Non-response analysis
Fifty-one percent answered the questionnaire. This is a relatively large loss to follow-up, but still comparable to the numbers in the Swedish National Knee Ligament Register (SNKLR) at 2-year follow-up [
1]. Women were overrepresented responders to the questionnaire and completed the radiological examinations to a greater extent than men. This is in line with a previous non-response analysis performed on the SNKLR [
31]. Patients who answered the questionnaire and completed the radiological examinations were also younger than non-responders, though not statistically significant. This is conflicting compared to results from the SNKLR. There was a significant difference in the repair group for those who answered the questionnaire. This is assumed to have no clinical implication since follow-up time between the groups did not differ.
One limitation of this study lays in its retrospective chart analysis. Furthermore, only vertical, longitudinal ruptures were included, but there were no strict criteria for what size or vascularization zone of the meniscus injury was to be repaired and thus included in the study. No allocation between different interventions was performed. The comparison is based on failed and successful repairs; however, there might be several factors for the failures that have not been analyzed. An ongoing degeneration could result in less successful repair, and also affect future OA in the knee joint. Additionally, no strict postoperative rehab protocol was used. In terms of restrictions and assessment for return to sports, standardized criteria were used, but physiotherapists could use their own rehab protocol, a protocol that we did not have access to in many of the cases.
Another limitation is that we only analyzed charts from our hospital. Even though we know that most patients are prone to contact the same clinic again if some adverse event would occur, we cannot be certain of this. During such a long follow-up time, it is for example unavoidable that some patients move and therefore seek consultation somewhere else. The number of failures could, therefore, potentially be higher. The individuals who answered the questionnaire and performed an X-ray have given information about contact at any other hospital or clinic, but those who did not answer we cannot be sure about.

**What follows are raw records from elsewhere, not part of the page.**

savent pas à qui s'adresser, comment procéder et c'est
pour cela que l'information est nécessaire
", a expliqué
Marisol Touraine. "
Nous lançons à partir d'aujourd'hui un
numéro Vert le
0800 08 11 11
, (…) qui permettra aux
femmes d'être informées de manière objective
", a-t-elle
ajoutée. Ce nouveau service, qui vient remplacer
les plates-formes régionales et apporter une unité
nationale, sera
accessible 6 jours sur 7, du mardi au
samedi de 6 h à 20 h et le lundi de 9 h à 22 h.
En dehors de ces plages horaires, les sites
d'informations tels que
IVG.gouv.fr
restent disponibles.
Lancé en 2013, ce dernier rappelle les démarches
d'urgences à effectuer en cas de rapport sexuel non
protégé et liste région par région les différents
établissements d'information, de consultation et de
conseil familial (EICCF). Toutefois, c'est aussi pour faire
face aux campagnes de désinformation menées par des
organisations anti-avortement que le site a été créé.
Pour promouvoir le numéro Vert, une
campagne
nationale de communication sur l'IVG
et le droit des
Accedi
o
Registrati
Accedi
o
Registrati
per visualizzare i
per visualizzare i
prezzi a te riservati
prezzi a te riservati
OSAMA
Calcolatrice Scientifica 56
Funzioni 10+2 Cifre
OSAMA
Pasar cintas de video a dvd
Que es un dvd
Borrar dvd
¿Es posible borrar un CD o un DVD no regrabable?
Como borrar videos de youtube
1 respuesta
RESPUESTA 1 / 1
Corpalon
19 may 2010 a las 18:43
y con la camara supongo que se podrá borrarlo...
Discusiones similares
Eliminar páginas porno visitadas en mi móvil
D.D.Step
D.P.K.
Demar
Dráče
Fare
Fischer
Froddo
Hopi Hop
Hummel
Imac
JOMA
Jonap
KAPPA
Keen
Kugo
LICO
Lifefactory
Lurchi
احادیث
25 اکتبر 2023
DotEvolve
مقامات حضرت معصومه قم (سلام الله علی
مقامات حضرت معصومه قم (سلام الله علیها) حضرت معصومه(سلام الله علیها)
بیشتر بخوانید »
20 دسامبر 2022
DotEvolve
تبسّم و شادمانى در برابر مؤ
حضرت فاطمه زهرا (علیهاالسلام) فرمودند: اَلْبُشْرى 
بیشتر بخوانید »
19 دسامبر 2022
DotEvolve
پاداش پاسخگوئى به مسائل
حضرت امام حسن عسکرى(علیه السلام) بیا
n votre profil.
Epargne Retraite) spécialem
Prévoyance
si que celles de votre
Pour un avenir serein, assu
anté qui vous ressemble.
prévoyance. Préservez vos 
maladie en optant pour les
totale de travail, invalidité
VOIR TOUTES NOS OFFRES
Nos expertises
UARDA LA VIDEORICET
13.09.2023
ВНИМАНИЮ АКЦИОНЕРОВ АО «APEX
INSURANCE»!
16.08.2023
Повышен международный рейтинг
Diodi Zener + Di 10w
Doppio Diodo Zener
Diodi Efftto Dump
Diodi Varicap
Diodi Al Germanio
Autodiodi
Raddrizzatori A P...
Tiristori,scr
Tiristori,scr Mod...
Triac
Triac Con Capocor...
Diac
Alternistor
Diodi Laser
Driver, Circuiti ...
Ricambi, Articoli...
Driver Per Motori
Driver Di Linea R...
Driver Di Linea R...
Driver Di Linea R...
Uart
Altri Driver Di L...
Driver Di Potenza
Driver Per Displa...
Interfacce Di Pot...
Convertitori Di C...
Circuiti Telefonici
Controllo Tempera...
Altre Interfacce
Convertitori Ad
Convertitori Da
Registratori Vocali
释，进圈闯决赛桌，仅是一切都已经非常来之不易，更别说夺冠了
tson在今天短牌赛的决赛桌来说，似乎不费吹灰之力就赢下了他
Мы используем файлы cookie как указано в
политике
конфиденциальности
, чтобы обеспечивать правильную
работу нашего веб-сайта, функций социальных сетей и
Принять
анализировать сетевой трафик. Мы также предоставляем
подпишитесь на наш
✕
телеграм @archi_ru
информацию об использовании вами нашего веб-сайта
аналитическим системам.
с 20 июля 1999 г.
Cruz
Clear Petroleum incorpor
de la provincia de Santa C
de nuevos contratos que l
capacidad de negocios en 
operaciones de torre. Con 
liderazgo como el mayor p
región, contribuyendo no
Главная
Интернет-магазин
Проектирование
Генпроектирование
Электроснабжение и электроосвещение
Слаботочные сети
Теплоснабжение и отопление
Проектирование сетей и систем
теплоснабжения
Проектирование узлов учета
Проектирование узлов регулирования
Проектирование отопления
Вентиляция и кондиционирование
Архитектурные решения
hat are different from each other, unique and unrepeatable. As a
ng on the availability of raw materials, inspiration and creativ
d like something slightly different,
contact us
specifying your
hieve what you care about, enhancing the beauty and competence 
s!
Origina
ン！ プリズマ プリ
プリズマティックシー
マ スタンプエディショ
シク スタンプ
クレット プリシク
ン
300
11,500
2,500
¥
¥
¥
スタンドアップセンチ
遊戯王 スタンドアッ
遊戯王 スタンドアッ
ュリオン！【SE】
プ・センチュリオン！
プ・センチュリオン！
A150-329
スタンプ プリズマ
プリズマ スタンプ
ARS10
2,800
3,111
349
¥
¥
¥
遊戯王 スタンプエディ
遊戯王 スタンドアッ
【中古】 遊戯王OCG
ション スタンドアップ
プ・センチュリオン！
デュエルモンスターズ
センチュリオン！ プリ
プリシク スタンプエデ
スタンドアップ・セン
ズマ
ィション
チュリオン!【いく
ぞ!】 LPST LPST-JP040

The search in the chart database was based on meniscus repair. There is a possibility that some of the patients have had a surgical procedure, such as meniscus resection, cartilage injury etc., in the opposite knee without us finding that in our scrutiny.
Furthermore, we had limited information on BMI and smoking in the study. BMI has been reported to be of importance for the development of OA [
37]. Smoking has been reported to increase the risk for failure after meniscal repair [
4].
There was no information about knee alignment in the study. This could potentially influence both failure of a repaired meniscus and the development of OA.
The loss to follow-up is also a limitation. Even though it is desirable to have more patients included, 50% loss to follow-up is somewhat expected given the comparison of register studies.
Even though meniscal repair normally increases surgical time and costs in the short perspective, the long-term benefits for individuals and society seems unquestionable with increased functional outcome as well as reduction of subsequent osteoarthritis.